How does the Commission plan to step up the fight against counterfeiting and piracy?

To fight IP infringements, the Commission will in particular:

  • clarify and upgrade rules governing responsibilities of online platforms, through the Digital Services Act;
  • seek to enhance the role of law enforcement authorities, including OLAF, in the fight against counterfeiting and piracy;
  • develop an EU Toolbox against counterfeiting, specifying principles for how rights holders, intermediaries and law enforcement authorities should act, co-operate and share data;
  • develop awareness tools and offer targeted guidance to businesses to mitigate the economic impact of cyber theft of trade secrets in EU industrial ecosystems and other key sectors.

What is the EU Toolbox against counterfeiting about?

The objective of the EU Toolbox is to set out a coordinated European approach on counterfeiting. It should clarify roles and responsibilities and identify ways to upgrade data sharing and cooperation between right holders, online and offline intermediaries and public enforcement authorities. It also intends to further promote the use of new technologies such as image recognition, AI and blockchain. The Toolbox will be inspired by reported practices and principles developed in the context of various industry-led initiatives, such as the Memorandum of Understanding on the sale of counterfeit goods on the internet and the Memorandum of Understanding on online advertising and IPR. It will also largely benefit from the work of the European Observatory on Infringements of IPR (EUIPO).

What is the role of the European Observatory on Infringements of Intellectual Property Rights in reducing IP infringements?

The Observatory, created in 2012 and managed by the EUIPO, is a network of experts formed by representatives from EU bodies, authorities in EU countries, businesses and civil society organisations. Together with the Action Plan, the Commission has published today its evaluation of the first years of activity of the Observatory. While the evaluation identifies certain areas for improvement, it concludes that the EUIPO has become a hub of excellence on IP infringements, a central source of knowledge, development and sharing of best practice in the EU and internationally. Its activities will contribute to the implementation of the Action Plan.

  • Promoting a global level playing field

How will the Action Plan address the need for fair play at global level on IP?

While IPR-intensive industries account for 93% of EU goods exports, our businesses still face major challenges when operating in third countries, including uneven protection standards in some third countries, or regulatory frameworks forcing transfer of IP as a de facto pre-condition for accessing local markets.

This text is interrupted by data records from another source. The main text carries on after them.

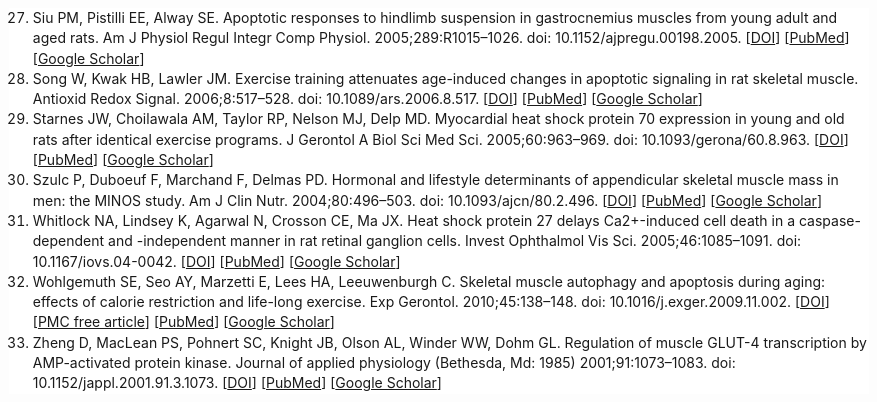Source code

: 27. Siu PM, Pistilli EE, Alway SE. Apoptotic responses to hindlimb suspension in gastrocnemius muscles from young adult and aged rats. Am J Physiol Regul Integr Comp Physiol. 2005;289:R1015–1026. doi: 10.1152/ajpregu.00198.2005. [[DOI](https://doi.org/10.1152/ajpregu.00198.2005)] [[PubMed](https://pubmed.ncbi.nlm.nih.gov/15919734/)] [[Google Scholar](https://scholar.google.com/scholar_lookup?journal=Am%20J%20Physiol%20Regul%20Integr%20Comp%20Physiol&title=Apoptotic%20responses%20to%20hindlimb%20suspension%20in%20gastrocnemius%20muscles%20from%20young%20adult%20and%20aged%20rats&author=PM%20Siu&author=EE%20Pistilli&author=SE%20Alway&volume=289&publication_year=2005&pages=R1015-1026&pmid=15919734&doi=10.1152/ajpregu.00198.2005&)]
28. Song W, Kwak HB, Lawler JM. Exercise training attenuates age-induced changes in apoptotic signaling in rat skeletal muscle. Antioxid Redox Signal. 2006;8:517–528. doi: 10.1089/ars.2006.8.517. [[DOI](https://doi.org/10.1089/ars.2006.8.517)] [[PubMed](https://pubmed.ncbi.nlm.nih.gov/16677096/)] [[Google Scholar](https://scholar.google.com/scholar_lookup?journal=Antioxid%20Redox%20Signal&title=Exercise%20training%20attenuates%20age-induced%20changes%20in%20apoptotic%20signaling%20in%20rat%20skeletal%20muscle&author=W%20Song&author=HB%20Kwak&author=JM%20Lawler&volume=8&publication_year=2006&pages=517-528&pmid=16677096&doi=10.1089/ars.2006.8.517&)]
29. Starnes JW, Choilawala AM, Taylor RP, Nelson MJ, Delp MD. Myocardial heat shock protein 70 expression in young and old rats after identical exercise programs. J Gerontol A Biol Sci Med Sci. 2005;60:963–969. doi: 10.1093/gerona/60.8.963. [[DOI](https://doi.org/10.1093/gerona/60.8.963)] [[PubMed](https://pubmed.ncbi.nlm.nih.gov/16127097/)] [[Google Scholar](https://scholar.google.com/scholar_lookup?journal=J%20Gerontol%20A%20Biol%20Sci%20Med%20Sci&title=Myocardial%20heat%20shock%20protein%2070%20expression%20in%20young%20and%20old%20rats%20after%20identical%20exercise%20programs&author=JW%20Starnes&author=AM%20Choilawala&author=RP%20Taylor&author=MJ%20Nelson&author=MD%20Delp&volume=60&publication_year=2005&pages=963-969&pmid=16127097&doi=10.1093/gerona/60.8.963&)]
30. Szulc P, Duboeuf F, Marchand F, Delmas PD. Hormonal and lifestyle determinants of appendicular skeletal muscle mass in men: the MINOS study. Am J Clin Nutr. 2004;80:496–503. doi: 10.1093/ajcn/80.2.496. [[DOI](https://doi.org/10.1093/ajcn/80.2.496)] [[PubMed](https://pubmed.ncbi.nlm.nih.gov/15277176/)] [[Google Scholar](https://scholar.google.com/scholar_lookup?journal=Am%20J%20Clin%20Nutr&title=Hormonal%20and%20lifestyle%20determinants%20of%20appendicular%20skeletal%20muscle%20mass%20in%20men:%20the%20MINOS%20study&author=P%20Szulc&author=F%20Duboeuf&author=F%20Marchand&author=PD%20Delmas&volume=80&publication_year=2004&pages=496-503&pmid=15277176&doi=10.1093/ajcn/80.2.496&)]
31. Whitlock NA, Lindsey K, Agarwal N, Crosson CE, Ma JX. Heat shock protein 27 delays Ca2+-induced cell death in a caspase-dependent and -independent manner in rat retinal ganglion cells. Invest Ophthalmol Vis Sci. 2005;46:1085–1091. doi: 10.1167/iovs.04-0042. [[DOI](https://doi.org/10.1167/iovs.04-0042)] [[PubMed](https://pubmed.ncbi.nlm.nih.gov/15728569/)] [[Google Scholar](https://scholar.google.com/scholar_lookup?journal=Invest%20Ophthalmol%20Vis%20Sci&title=Heat%20shock%20protein%2027%20delays%20Ca2+-induced%20cell%20death%20in%20a%20caspase-dependent%20and%20-independent%20manner%20in%20rat%20retinal%20ganglion%20cells&author=NA%20Whitlock&author=K%20Lindsey&author=N%20Agarwal&author=CE%20Crosson&author=JX%20Ma&volume=46&publication_year=2005&pages=1085-1091&pmid=15728569&doi=10.1167/iovs.04-0042&)]
32. Wohlgemuth SE, Seo AY, Marzetti E, Lees HA, Leeuwenburgh C. Skeletal muscle autophagy and apoptosis during aging: effects of calorie restriction and life-long exercise. Exp Gerontol. 2010;45:138–148. doi: 10.1016/j.exger.2009.11.002. [[DOI](https://doi.org/10.1016/j.exger.2009.11.002)] [[PMC free article](/articles/PMC2829942/)] [[PubMed](https://pubmed.ncbi.nlm.nih.gov/19903516/)] [[Google Scholar](https://scholar.google.com/scholar_lookup?journal=Exp%20Gerontol&title=Skeletal%20muscle%20autophagy%20and%20apoptosis%20during%20aging:%20effects%20of%20calorie%20restriction%20and%20life-long%20exercise&author=SE%20Wohlgemuth&author=AY%20Seo&author=E%20Marzetti&author=HA%20Lees&author=C%20Leeuwenburgh&volume=45&publication_year=2010&pages=138-148&pmid=19903516&doi=10.1016/j.exger.2009.11.002&)]
33. Zheng D, MacLean PS, Pohnert SC, Knight JB, Olson AL, Winder WW, Dohm GL. Regulation of muscle GLUT-4 transcription by AMP-activated protein kinase. Journal of applied physiology (Bethesda, Md: 1985) 2001;91:1073–1083. doi: 10.1152/jappl.2001.91.3.1073. [[DOI](https://doi.org/10.1152/jappl.2001.91.3.1073)] [[PubMed](https://pubmed.ncbi.nlm.nih.gov/11509501/)] [[Google Scholar](https://scholar.google.com/scholar_lookup?journal=Journal%20of%20applied%20physiology%20(Bethesda,%20Md:%201985)&title=Regulation%20of%20muscle%20GLUT-4%20transcription%20by%20AMP-activated%20protein%20kinase&author=D%20Zheng&author=PS%20MacLean&author=SC%20Pohnert&author=JB%20Knight&author=AL%20Olson&volume=91&publication_year=2001&pages=1073-1083&pmid=11509501&doi=10.1152/jappl.2001.91.3.1073&)]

To promote fair play at a global level, the Commission will continue export our IP standards world-wide, including in new areas such as health, AI, and SEPs. In a global context, the EU's ambition is to be norm-setter, not norm-taker. To this end, the Commission will continue to seek ambitious IP chapters with high standards of protection in the context of Free Trade Agreements (FTAs). It will also continue to use, in the cooperation with EU's trading partners, the Counterfeit and Piracy Watch List (which reports marketplaces and service providers allegedly engaging in counterfeiting and piracy) and the Third Country Report (which identifies third countries in which the state of IPR protection and enforcement gives rise to serious concerns). Both the Watch List and the Report will be updated regularly, and actions to address identified shortcomings will be closely monitored. And it will expand its technical co-operation offer, including in relation to Africa.

At the same time, the EU will take stronger action to avoid any misappropriation of critical technologies by third parties. For instance, it is developing new framework conditions for international cooperation with research organisations in non-EU countries, based on a level playing field and reciprocity. It will also take a critical look at foreign take-overs targeting critical IP assets.